(Saved entries)
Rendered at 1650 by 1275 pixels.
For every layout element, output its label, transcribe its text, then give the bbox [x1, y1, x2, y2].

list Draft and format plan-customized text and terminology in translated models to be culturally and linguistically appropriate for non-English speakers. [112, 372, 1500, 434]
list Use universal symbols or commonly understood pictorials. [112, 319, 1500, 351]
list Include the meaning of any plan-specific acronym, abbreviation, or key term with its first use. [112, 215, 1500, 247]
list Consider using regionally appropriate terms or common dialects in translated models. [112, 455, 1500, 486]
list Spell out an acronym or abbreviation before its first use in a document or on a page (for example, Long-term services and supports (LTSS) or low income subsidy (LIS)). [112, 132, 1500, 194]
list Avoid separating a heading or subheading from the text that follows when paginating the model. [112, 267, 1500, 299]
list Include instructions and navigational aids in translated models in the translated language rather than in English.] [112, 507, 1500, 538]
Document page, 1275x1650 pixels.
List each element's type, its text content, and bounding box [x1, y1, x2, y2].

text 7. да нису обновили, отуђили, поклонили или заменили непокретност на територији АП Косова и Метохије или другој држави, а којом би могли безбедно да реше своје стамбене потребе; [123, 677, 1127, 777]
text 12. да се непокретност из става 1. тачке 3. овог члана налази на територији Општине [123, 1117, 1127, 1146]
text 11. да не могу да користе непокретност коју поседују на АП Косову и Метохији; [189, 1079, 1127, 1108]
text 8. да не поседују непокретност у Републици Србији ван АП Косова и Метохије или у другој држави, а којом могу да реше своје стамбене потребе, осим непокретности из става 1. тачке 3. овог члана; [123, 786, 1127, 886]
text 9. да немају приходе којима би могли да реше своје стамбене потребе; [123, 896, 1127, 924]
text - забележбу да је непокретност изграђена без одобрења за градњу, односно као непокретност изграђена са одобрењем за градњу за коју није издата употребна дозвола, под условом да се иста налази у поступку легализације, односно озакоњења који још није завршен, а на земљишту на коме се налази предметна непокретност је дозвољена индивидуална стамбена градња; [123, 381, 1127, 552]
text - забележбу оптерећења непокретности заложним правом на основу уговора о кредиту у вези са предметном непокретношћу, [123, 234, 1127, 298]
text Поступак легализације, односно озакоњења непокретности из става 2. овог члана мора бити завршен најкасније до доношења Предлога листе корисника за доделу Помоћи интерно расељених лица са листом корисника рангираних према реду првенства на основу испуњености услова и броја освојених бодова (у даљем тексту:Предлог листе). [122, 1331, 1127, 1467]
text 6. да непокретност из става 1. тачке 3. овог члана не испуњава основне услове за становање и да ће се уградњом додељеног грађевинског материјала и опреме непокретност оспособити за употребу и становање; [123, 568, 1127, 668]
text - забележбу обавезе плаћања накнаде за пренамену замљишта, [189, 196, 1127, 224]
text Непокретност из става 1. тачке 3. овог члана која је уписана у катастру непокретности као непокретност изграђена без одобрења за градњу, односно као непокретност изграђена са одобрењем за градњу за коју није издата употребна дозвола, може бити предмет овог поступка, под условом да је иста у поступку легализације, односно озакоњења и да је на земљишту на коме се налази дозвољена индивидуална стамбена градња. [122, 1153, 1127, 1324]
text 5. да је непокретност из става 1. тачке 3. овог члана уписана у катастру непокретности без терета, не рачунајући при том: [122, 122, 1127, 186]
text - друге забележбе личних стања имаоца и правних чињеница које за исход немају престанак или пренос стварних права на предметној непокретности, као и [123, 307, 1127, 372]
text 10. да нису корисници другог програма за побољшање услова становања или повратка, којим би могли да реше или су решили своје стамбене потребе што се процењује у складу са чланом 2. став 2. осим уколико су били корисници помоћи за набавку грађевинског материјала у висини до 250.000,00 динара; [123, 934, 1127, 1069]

Activity:
Could all of the entries be retyped word for word?

Written response:
Rendered at 1650 by 1275 pixels.
For every layout element, output its label, transcribe its text, then give the bbox [x1, y1, x2, y2].

list Draft and format plan-customized text and terminology in translated models to be culturally and linguistically appropriate for non-English speakers. [112, 372, 1500, 434]
list Use universal symbols or commonly understood pictorials. [112, 319, 1500, 351]
list Include the meaning of any plan-specific acronym, abbreviation, or key term with its first use. [112, 215, 1500, 247]
list Consider using regionally appropriate terms or common dialects in translated models. [112, 455, 1500, 486]
list Spell out an acronym or abbreviation before its first use in a document or on a page (for example, Long-term services and supports (LTSS) or low income subsidy (LIS)). [112, 132, 1500, 194]
list Avoid separating a heading or subheading from the text that follows when paginating the model. [112, 267, 1500, 299]
list Include instructions and navigational aids in translated models in the translated language rather than in English.] [112, 507, 1500, 538]
Document page, 1275x1650 pixels.
List each element's type, its text content, and bounding box [x1, y1, x2, y2].

text 7. да нису обновили, отуђили, поклонили или заменили непокретност на територији АП Косова и Метохије или другој држави, а којом би могли безбедно да реше своје стамбене потребе; [123, 677, 1127, 777]
text 12. да се непокретност из става 1. тачке 3. овог члана налази на територији Општине [123, 1117, 1127, 1146]
text 11. да не могу да користе непокретност коју поседују на АП Косову и Метохији; [189, 1079, 1127, 1108]
text 8. да не поседују непокретност у Републици Србији ван АП Косова и Метохије или у другој држави, а којом могу да реше своје стамбене потребе, осим непокретности из става 1. тачке 3. овог члана; [123, 786, 1127, 886]
text 9. да немају приходе којима би могли да реше своје стамбене потребе; [123, 896, 1127, 924]
text - забележбу да је непокретност изграђена без одобрења за градњу, односно као непокретност изграђена са одобрењем за градњу за коју није издата употребна дозвола, под условом да се иста налази у поступку легализације, односно озакоњења који још није завршен, а на земљишту на коме се налази предметна непокретност је дозвољена индивидуална стамбена градња; [123, 381, 1127, 552]
text - забележбу оптерећења непокретности заложним правом на основу уговора о кредиту у вези са предметном непокретношћу, [123, 234, 1127, 298]
text Поступак легализације, односно озакоњења непокретности из става 2. овог члана мора бити завршен најкасније до доношења Предлога листе корисника за доделу Помоћи интерно расељених лица са листом корисника рангираних према реду првенства на основу испуњености услова и броја освојених бодова (у даљем тексту:Предлог листе). [122, 1331, 1127, 1467]
text 6. да непокретност из става 1. тачке 3. овог члана не испуњава основне услове за становање и да ће се уградњом додељеног грађевинског материјала и опреме непокретност оспособити за употребу и становање; [123, 568, 1127, 668]
text - забележбу обавезе плаћања накнаде за пренамену замљишта, [189, 196, 1127, 224]
text Непокретност из става 1. тачке 3. овог члана која је уписана у катастру непокретности као непокретност изграђена без одобрења за градњу, односно као непокретност изграђена са одобрењем за градњу за коју није издата употребна дозвола, може бити предмет овог поступка, под условом да је иста у поступку легализације, односно озакоњења и да је на земљишту на коме се налази дозвољена индивидуална стамбена градња. [122, 1153, 1127, 1324]
text 5. да је непокретност из става 1. тачке 3. овог члана уписана у катастру непокретности без терета, не рачунајући при том: [122, 122, 1127, 186]
text - друге забележбе личних стања имаоца и правних чињеница које за исход немају престанак или пренос стварних права на предметној непокретности, као и [123, 307, 1127, 372]
text 10. да нису корисници другог програма за побољшање услова становања или повратка, којим би могли да реше или су решили своје стамбене потребе што се процењује у складу са чланом 2. став 2. осим уколико су били корисници помоћи за набавку грађевинског материјала у висини до 250.000,00 динара; [123, 934, 1127, 1069]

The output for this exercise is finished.